## Data shown

*** Begin section ***

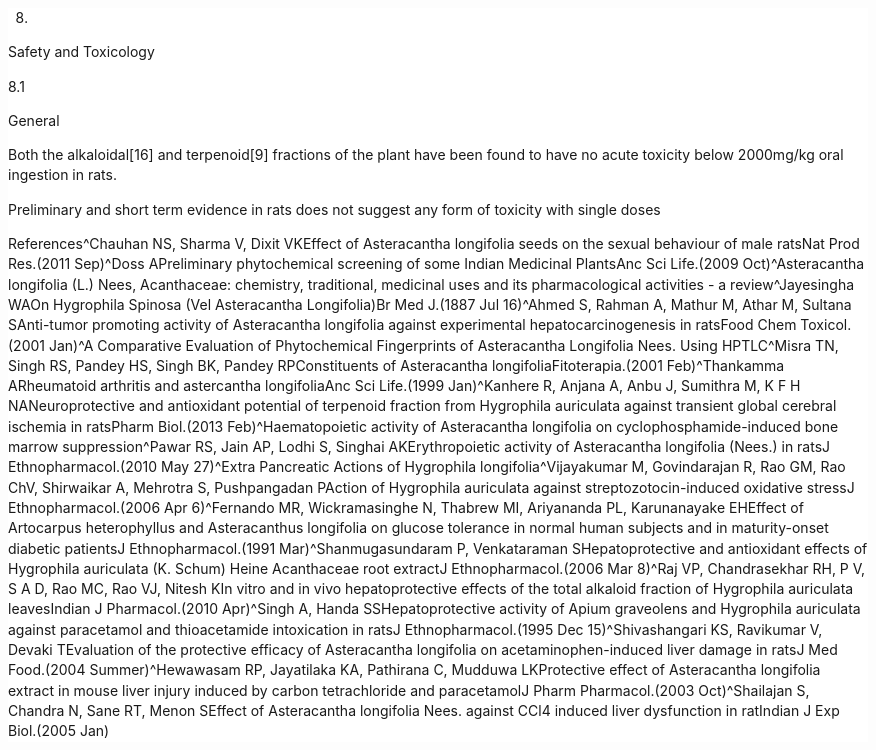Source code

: 8.

Safety and Toxicology

8.1

General

Both the alkaloidal\[16] and terpenoid\[9] fractions of the plant have been found to have no acute toxicity below 2000mg/kg oral ingestion in rats.


Preliminary and short term evidence in rats does not suggest any form of toxicity with single doses


References^Chauhan NS, Sharma V, Dixit VKEffect of Asteracantha longifolia seeds on the sexual behaviour of male ratsNat Prod Res.(2011 Sep)^Doss APreliminary phytochemical screening of some Indian Medicinal PlantsAnc Sci Life.(2009 Oct)^Asteracantha longifolia (L.) Nees, Acanthaceae: chemistry, traditional, medicinal uses and its pharmacological activities \- a review^Jayesingha WAOn Hygrophila Spinosa (Vel Asteracantha Longifolia)Br Med J.(1887 Jul 16)^Ahmed S, Rahman A, Mathur M, Athar M, Sultana SAnti\-tumor promoting activity of Asteracantha longifolia against experimental hepatocarcinogenesis in ratsFood Chem Toxicol.(2001 Jan)^A Comparative Evaluation of Phytochemical Fingerprints of Asteracantha Longifolia Nees. Using HPTLC^Misra TN, Singh RS, Pandey HS, Singh BK, Pandey RPConstituents of Asteracantha longifoliaFitoterapia.(2001 Feb)^Thankamma ARheumatoid arthritis and astercantha longifoliaAnc Sci Life.(1999 Jan)^Kanhere R, Anjana A, Anbu J, Sumithra M, K F H NANeuroprotective and antioxidant potential of terpenoid fraction from Hygrophila auriculata against transient global cerebral ischemia in ratsPharm Biol.(2013 Feb)^Haematopoietic activity of Asteracantha longifolia on cyclophosphamide\-induced bone marrow suppression^Pawar RS, Jain AP, Lodhi S, Singhai AKErythropoietic activity of Asteracantha longifolia (Nees.) in ratsJ Ethnopharmacol.(2010 May 27)^Extra Pancreatic Actions of Hygrophila longifolia^Vijayakumar M, Govindarajan R, Rao GM, Rao ChV, Shirwaikar A, Mehrotra S, Pushpangadan PAction of Hygrophila auriculata against streptozotocin\-induced oxidative stressJ Ethnopharmacol.(2006 Apr 6)^Fernando MR, Wickramasinghe N, Thabrew MI, Ariyananda PL, Karunanayake EHEffect of Artocarpus heterophyllus and Asteracanthus longifolia on glucose tolerance in normal human subjects and in maturity\-onset diabetic patientsJ Ethnopharmacol.(1991 Mar)^Shanmugasundaram P, Venkataraman SHepatoprotective and antioxidant effects of Hygrophila auriculata (K. Schum) Heine Acanthaceae root extractJ Ethnopharmacol.(2006 Mar 8)^Raj VP, Chandrasekhar RH, P V, S A D, Rao MC, Rao VJ, Nitesh KIn vitro and in vivo hepatoprotective effects of the total alkaloid fraction of Hygrophila auriculata leavesIndian J Pharmacol.(2010 Apr)^Singh A, Handa SSHepatoprotective activity of Apium graveolens and Hygrophila auriculata against paracetamol and thioacetamide intoxication in ratsJ Ethnopharmacol.(1995 Dec 15)^Shivashangari KS, Ravikumar V, Devaki TEvaluation of the protective efficacy of Asteracantha longifolia on acetaminophen\-induced liver damage in ratsJ Med Food.(2004 Summer)^Hewawasam RP, Jayatilaka KA, Pathirana C, Mudduwa LKProtective effect of Asteracantha longifolia extract in mouse liver injury induced by carbon tetrachloride and paracetamolJ Pharm Pharmacol.(2003 Oct)^Shailajan S, Chandra N, Sane RT, Menon SEffect of Asteracantha longifolia Nees. against CCl4 induced liver dysfunction in ratIndian J Exp Biol.(2005 Jan)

*** End section ***

## Required work
Could you retype each line of the material above exactly, skipping the pictures?

## Exercise output
Source code

: 8.

Safety and Toxicology

8.1

General

Both the alkaloidal\[16] and terpenoid\[9] fractions of the plant have been found to have no acute toxicity below 2000mg/kg oral ingestion in rats.


Preliminary and short term evidence in rats does not suggest any form of toxicity with single doses


References^Chauhan NS, Sharma V, Dixit VKEffect of Asteracantha longifolia seeds on the sexual behaviour of male ratsNat Prod Res.(2011 Sep)^Doss APreliminary phytochemical screening of some Indian Medicinal PlantsAnc Sci Life.(2009 Oct)^Asteracantha longifolia (L.) Nees, Acanthaceae: chemistry, traditional, medicinal uses and its pharmacological activities \- a review^Jayesingha WAOn Hygrophila Spinosa (Vel Asteracantha Longifolia)Br Med J.(1887 Jul 16)^Ahmed S, Rahman A, Mathur M, Athar M, Sultana SAnti\-tumor promoting activity of Asteracantha longifolia against experimental hepatocarcinogenesis in ratsFood Chem Toxicol.(2001 Jan)^A Comparative Evaluation of Phytochemical Fingerprints of Asteracantha Longifolia Nees. Using HPTLC^Misra TN, Singh RS, Pandey HS, Singh BK, Pandey RPConstituents of Asteracantha longifoliaFitoterapia.(2001 Feb)^Thankamma ARheumatoid arthritis and astercantha longifoliaAnc Sci Life.(1999 Jan)^Kanhere R, Anjana A, Anbu J, Sumithra M, K F H NANeuroprotective and antioxidant potential of terpenoid fraction from Hygrophila auriculata against transient global cerebral ischemia in ratsPharm Biol.(2013 Feb)^Haematopoietic activity of Asteracantha longifolia on cyclophosphamide\-induced bone marrow suppression^Pawar RS, Jain AP, Lodhi S, Singhai AKErythropoietic activity of Asteracantha longifolia (Nees.) in ratsJ Ethnopharmacol.(2010 May 27)^Extra Pancreatic Actions of Hygrophila longifolia^Vijayakumar M, Govindarajan R, Rao GM, Rao ChV, Shirwaikar A, Mehrotra S, Pushpangadan PAction of Hygrophila auriculata against streptozotocin\-induced oxidative stressJ Ethnopharmacol.(2006 Apr 6)^Fernando MR, Wickramasinghe N, Thabrew MI, Ariyananda PL, Karunanayake EHEffect of Artocarpus heterophyllus and Asteracanthus longifolia on glucose tolerance in normal human subjects and in maturity\-onset diabetic patientsJ Ethnopharmacol.(1991 Mar)^Shanmugasundaram P, Venkataraman SHepatoprotective and antioxidant effects of Hygrophila auriculata (K. Schum) Heine Acanthaceae root extractJ Ethnopharmacol.(2006 Mar 8)^Raj VP, Chandrasekhar RH, P V, S A D, Rao MC, Rao VJ, Nitesh KIn vitro and in vivo hepatoprotective effects of the total alkaloid fraction of Hygrophila auriculata leavesIndian J Pharmacol.(2010 Apr)^Singh A, Handa SSHepatoprotective activity of Apium graveolens and Hygrophila auriculata against paracetamol and thioacetamide intoxication in ratsJ Ethnopharmacol.(1995 Dec 15)^Shivashangari KS, Ravikumar V, Devaki TEvaluation of the protective efficacy of Asteracantha longifolia on acetaminophen\-induced liver damage in ratsJ Med Food.(2004 Summer)^Hewawasam RP, Jayatilaka KA, Pathirana C, Mudduwa LKProtective effect of Asteracantha longifolia extract in mouse liver injury induced by carbon tetrachloride and paracetamolJ Pharm Pharmacol.(2003 Oct)^Shailajan S, Chandra N, Sane RT, Menon SEffect of Asteracantha longifolia Nees. against CCl4 induced liver dysfunction in ratIndian J Exp Biol.(2005 Jan)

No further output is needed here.